ERÜ Tıp Fakültesi Farmakoloji Anabilim Kolu Öğretim Üyesi Düzgün Klinik Uygulama Merkezi Başaraştırıcısı Dr. Ahmet İnal, koronavirüs hastalığını geçiren kimi hastalarda depresyon olabileceğini belirterek, ihtarlarda bulundu. İnal, “Koronavirüs geçirdikten sonra insanlarda depresyon gelişebiliyor. Bu hastalığı gidermede yahut hastalığı geçirenlerde depresyonu önlemek için beslenmeye dikkat etmek gerekiyor. Bilhassa çinko ve folik asitten güçlü besinlerle beslenme bizim için çok kıymetli. Uzakdoğuda yapılan çalışmalarda folik asitten güçlü beslenen şahıslarda depresyona daha az girildiği görülmüş. Hatta bir kısım depresyonlu hastaya folik asitli yiyecek verilmiş, bir kısmına da folik asitli yiyecek verilmemiş. Folik asitli yiyecek verilmiş bireylerde depresyon daha az görülmüş. Bu nedenle folik asit çok güçlü bir eserdir. Nane, roka üzere yeşil yapraklı yiyecekler çok fazla tüketilmelidir. Bunun dışından çinko bakımından varlıklı olan kabak çekirdeği üzere kabuklu kuruyemişler yenilmelidir. Bunları tüketirken ölçü da bizim için çok önemli” diye konuştu.
‘SPOR ALIŞKANLIĞINI ARTIRMAK GEREKİR’
Özellikle vaktini meskende geçiren insanların sıkıldığını belirten İnal, “Bazen sokaklara baktığımız vakit kısmi ve tam izolasyon periyodunda depresyona girmemek elde değil. İster istemez iç sıkkınlık bize de geliyor. Sokakları cıvıl cıvıl görmek gerekirken, bomboş sokaklarla karşılaşıyorsunuz. Bu durumda yalnızca beslenme değil, spora da ehemmiyet verilmelidir. Spor alışkanlığını artırmak gerekir. Hareketsizlik yalnızca bedenen değil ruhen de hastalık yapıyor. Vatandaşlarımız buna rağmen daha düzgün önlem alsın” ifadelerini kullandı.

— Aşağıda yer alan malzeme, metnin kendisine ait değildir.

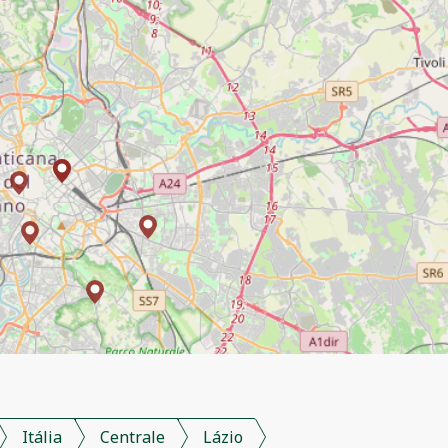
Itália
Centrale
Lázio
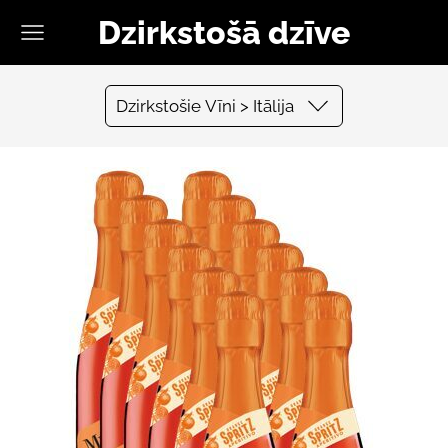
Dzirkstošā dzīve
Dzirkstošie Vīni > Itālija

‘BASİT AĞRI KESİCİLERDE BİLE VEFAT RİSKİ VAR’
Bilinçsiz ağrı kesici kullanımına da değinen İnal, “Günümüzde en sık görülen sorunlardan birisi bilinçsiz ağrı kesici kullanımıdır. Ağrı kesiciler baş, diş yahut rastgele bir ağrıya karşı eczaneden rastgele alabileceğimiz ilaçlardır. Bu bizim bir handikabımız. Münasebetiyle çok sayıda rastgele ağrı kesici kullanımı görebiliyoruz. Şunu söylemek gerekirse en kolay ağrı kesicilerde bile vefat riski var. Belirli bir dozun üzerinde ağrı kesici kullanılırsa vefat görülür. Bundan ötürü ağrı kesicilerde dikkatli olunmalıdır” dedi.
‘AŞIDAN EVVEL AĞRI KESİCİ ALINMAMALI’
Aşı yaptıranların ağrı kesici kullanımına dikkat etmesi gerektiğini kaydeden İnal, “Günümüzde aşılar çok ağır bir biçimde yapılıyor. Ağrı ile aşı etkileşimi hakkında yapılan çalışmalar var. Aşıdan sonra ve aşıdan evvel ağrı kesicilerin çok fazla alınmaması gerekiyor. Aşıdan sonra rastgele baş ağrısında kolay ağrı kesicileri düşük dozda alınabilir. Baş ağrısında ağrının tipi çok kıymetli. Ağrılar nörolojik ya da az görülen baş ağrısı biçiminde bedellendiriliyor. Şayet günlük rutin hastalıktan kaynaklı bir baş ağrısı ise buna yönelik tedavi yapılması lazım. Günlük devam eden bir baş ağrısında ise tabip denetiminde ağrı kesici tercih edilmelidir” diye konuştu.